Despite these advancements, I don’t foresee AI fully replacing human testers anytime soon. Many vulnerabilities involve subtle complexities, require strategic thinking, or rely on domain-specific knowledge that an algorithm can’t easily replicate. We’re also dealing with real-world environments where incomplete data, system quirks, and human behavior play key roles. Trusting an LLM blindly with security-critical decisions isn’t advisable just yet. While AI will streamline certain aspects of pentesting, human expertise remains essential.

What’s one non-technical skill (e.g., writing, communication, project management) that you believe is becoming critically important for a successful pentester, and how do you cultivate it?

I believe writing, time management, and project management are becoming critically important skills for experienced pentesters.

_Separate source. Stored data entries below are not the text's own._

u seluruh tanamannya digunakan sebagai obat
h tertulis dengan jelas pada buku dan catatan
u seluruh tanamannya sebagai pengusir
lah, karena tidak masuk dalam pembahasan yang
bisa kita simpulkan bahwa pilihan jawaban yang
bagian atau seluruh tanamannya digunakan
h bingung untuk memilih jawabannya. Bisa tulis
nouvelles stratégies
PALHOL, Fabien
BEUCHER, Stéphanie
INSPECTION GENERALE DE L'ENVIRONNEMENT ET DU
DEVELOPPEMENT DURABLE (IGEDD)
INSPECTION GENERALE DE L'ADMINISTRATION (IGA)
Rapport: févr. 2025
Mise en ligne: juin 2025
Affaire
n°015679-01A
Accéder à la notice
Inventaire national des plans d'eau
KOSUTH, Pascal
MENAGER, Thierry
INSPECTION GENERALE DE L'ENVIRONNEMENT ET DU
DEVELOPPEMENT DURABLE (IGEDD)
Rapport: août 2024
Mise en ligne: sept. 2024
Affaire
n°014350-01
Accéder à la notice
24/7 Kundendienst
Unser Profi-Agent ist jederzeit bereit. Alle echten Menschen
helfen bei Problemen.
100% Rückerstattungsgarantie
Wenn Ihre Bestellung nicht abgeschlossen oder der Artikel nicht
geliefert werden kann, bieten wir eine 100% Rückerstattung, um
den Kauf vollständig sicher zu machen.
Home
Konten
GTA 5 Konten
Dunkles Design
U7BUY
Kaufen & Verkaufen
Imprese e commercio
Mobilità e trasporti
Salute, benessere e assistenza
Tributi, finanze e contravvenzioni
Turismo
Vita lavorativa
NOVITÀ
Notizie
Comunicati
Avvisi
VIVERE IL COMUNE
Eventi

As you take on multiple concurrent engagements, your effectiveness is no longer defined solely by technical depth, but by your ability to deliver high-quality coverage within strict time constraints. Clear, concise writing ensures findings are actionable for both technical and non-technical stakeholders, while strong time and project management enable you to prioritize attack paths, manage scope effectively, and avoid shallow testing.

I cultivate these skills by treating each engagement as a structured project: planning test phases up front, continuously tracking time and scope, and iterating on my reporting style to maximize clarity and impact with minimal overhead.

What’s your p(Doom)?

I’d rate my “p(Doom)” as fairly high—not because I expect a single apocalyptic cyber event, but because so many organizations may already be compromised without realizing it. AI-driven phishing campaigns and automated exploits make it possible for even inexperienced attackers to create sophisticated tools, while countless companies remain under-resourced, lack mature security teams, or simply don’t invest enough in cybersecurity.

Worse, breaches can go undetected for months or even years, giving attackers ample opportunity to exfiltrate data and move laterally across networks. This slow-burning nature of persistent, unseen threats is more alarming than the occasional headline-grabbing hack. It’s a challenge made more formidable by the rise of AI, which I believe will push cybersecurity to a level humans alone couldn’t reach in a lifetime. On the flip side, this same technology can generate convincingly altered images and videos, casting doubt on the trustworthiness of digital evidence. If anything and everything can be manipulated, it raises a fundamental question: whom can we trust?